___ MATERIAL TO PROCESS
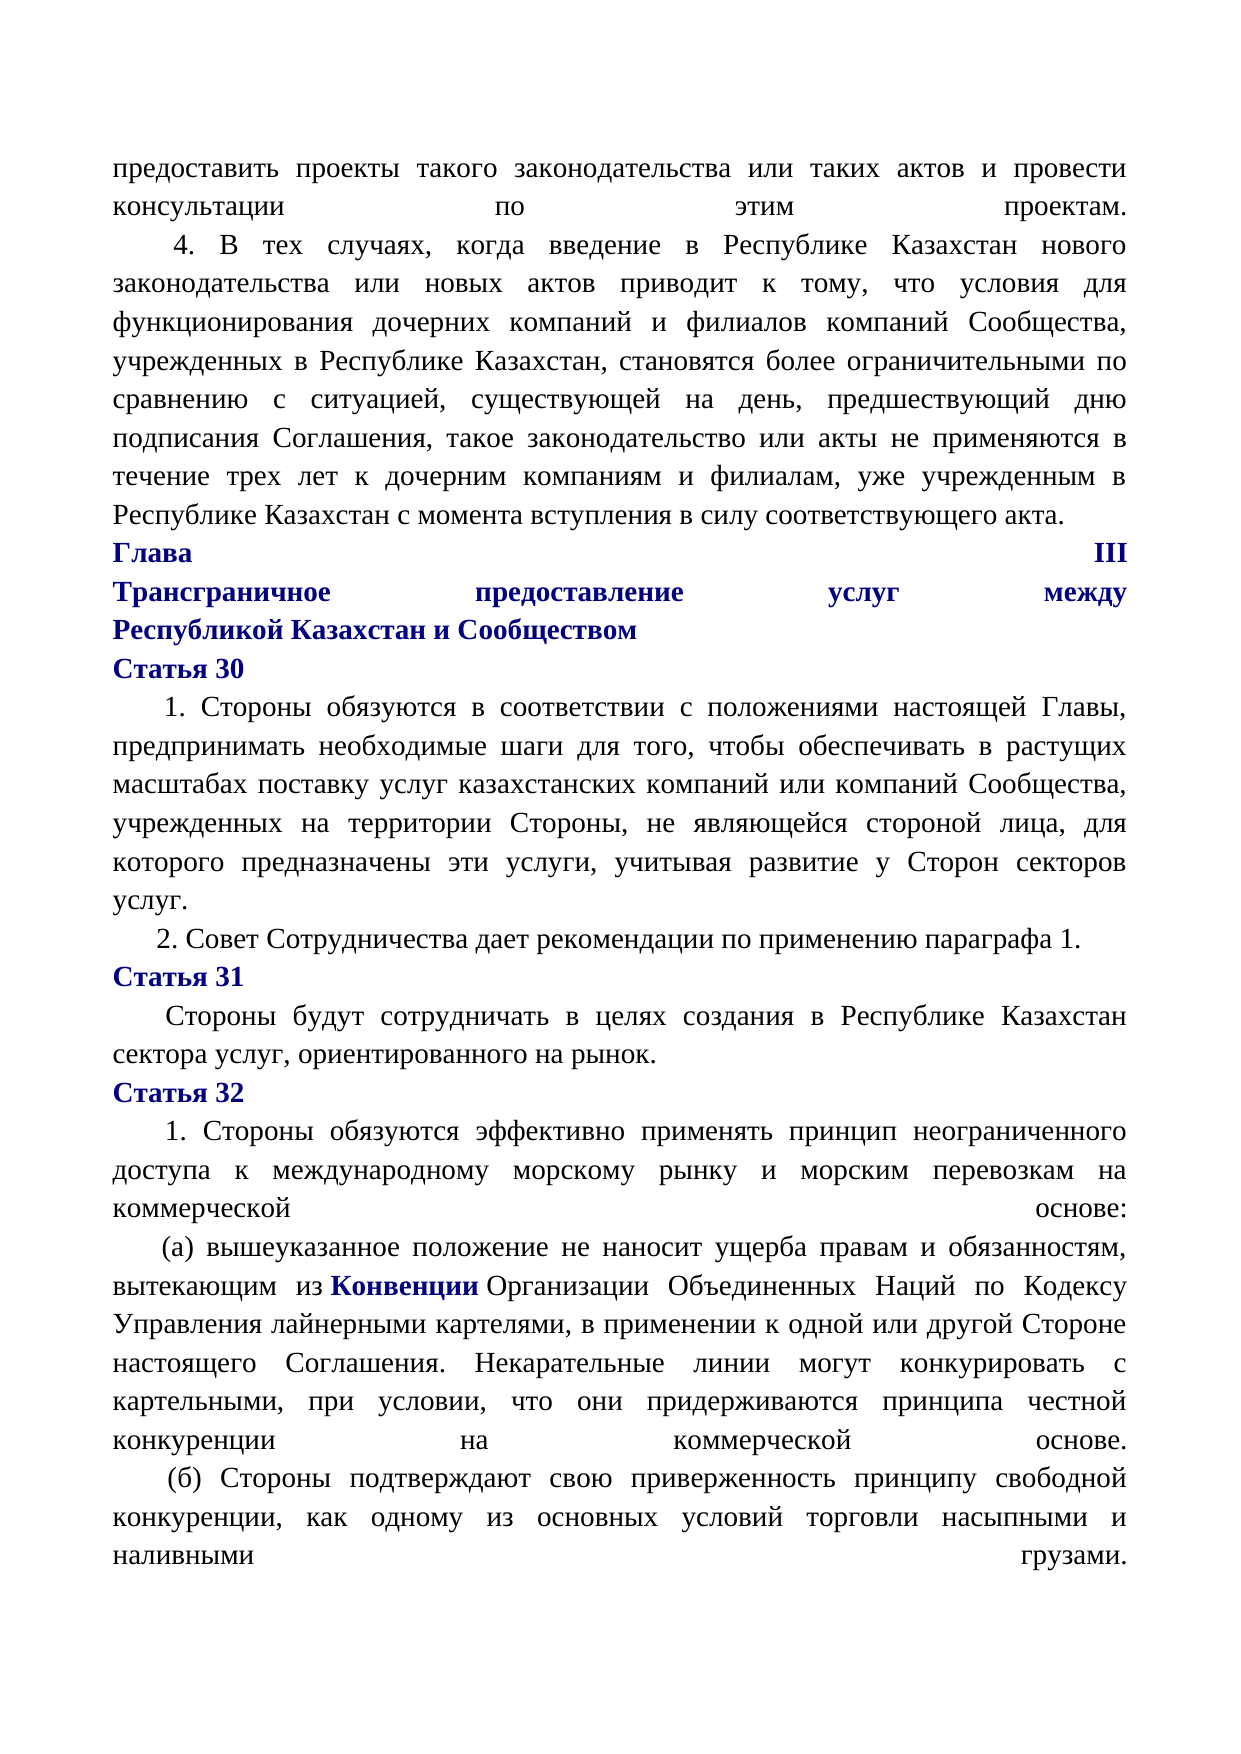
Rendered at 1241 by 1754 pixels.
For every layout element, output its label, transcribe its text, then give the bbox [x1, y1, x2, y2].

text Статья 31 [112, 959, 1128, 993]
text Глава III Трансграничное предоставление услуг между Республикой Казахстан и Сообществом [112, 535, 1128, 646]
text 1. Стороны обязуются в соответствии с положениями настоящей Главы, предпринимать необходимые шаги для того, чтобы обеспечивать в растущих масштабах поставку услуг казахстанских компаний или компаний Сообщества, учрежденных на территории Стороны, не являющейся стороной лица, для которого предназначены эти услуги, учитывая развитие у Сторон секторов услуг. 2. Совет Сотрудничества дает рекомендации по применению параграфа 1. [112, 689, 1128, 954]
text Статья 30 [112, 651, 1128, 684]
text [112, 150, 1128, 530]
text Стороны будут сотрудничать в целях создания в Республике Казахстан сектора услуг, ориентированного на рынок. [112, 998, 1128, 1070]
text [112, 1113, 1128, 1571]
text Статья 32 [112, 1075, 1128, 1108]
______
### [TASK TO COMPLETE]
Exact copy, pictures excluded: restate every record above word for word.

### [ANSWER TO THE EXERCISE]
Rendered at 1241 by 1754 pixels.
For every layout element, output its label, transcribe its text, then give the bbox [x1, y1, x2, y2].

text Статья 31 [112, 959, 1128, 993]
text Глава III Трансграничное предоставление услуг между Республикой Казахстан и Сообществом [112, 535, 1128, 646]
text 1. Стороны обязуются в соответствии с положениями настоящей Главы, предпринимать необходимые шаги для того, чтобы обеспечивать в растущих масштабах поставку услуг казахстанских компаний или компаний Сообщества, учрежденных на территории Стороны, не являющейся стороной лица, для которого предназначены эти услуги, учитывая развитие у Сторон секторов услуг. 2. Совет Сотрудничества дает рекомендации по применению параграфа 1. [112, 689, 1128, 954]
text Статья 30 [112, 651, 1128, 684]
text [112, 150, 1128, 530]
text Стороны будут сотрудничать в целях создания в Республике Казахстан сектора услуг, ориентированного на рынок. [112, 998, 1128, 1070]
text [112, 1113, 1128, 1571]
text Статья 32 [112, 1075, 1128, 1108]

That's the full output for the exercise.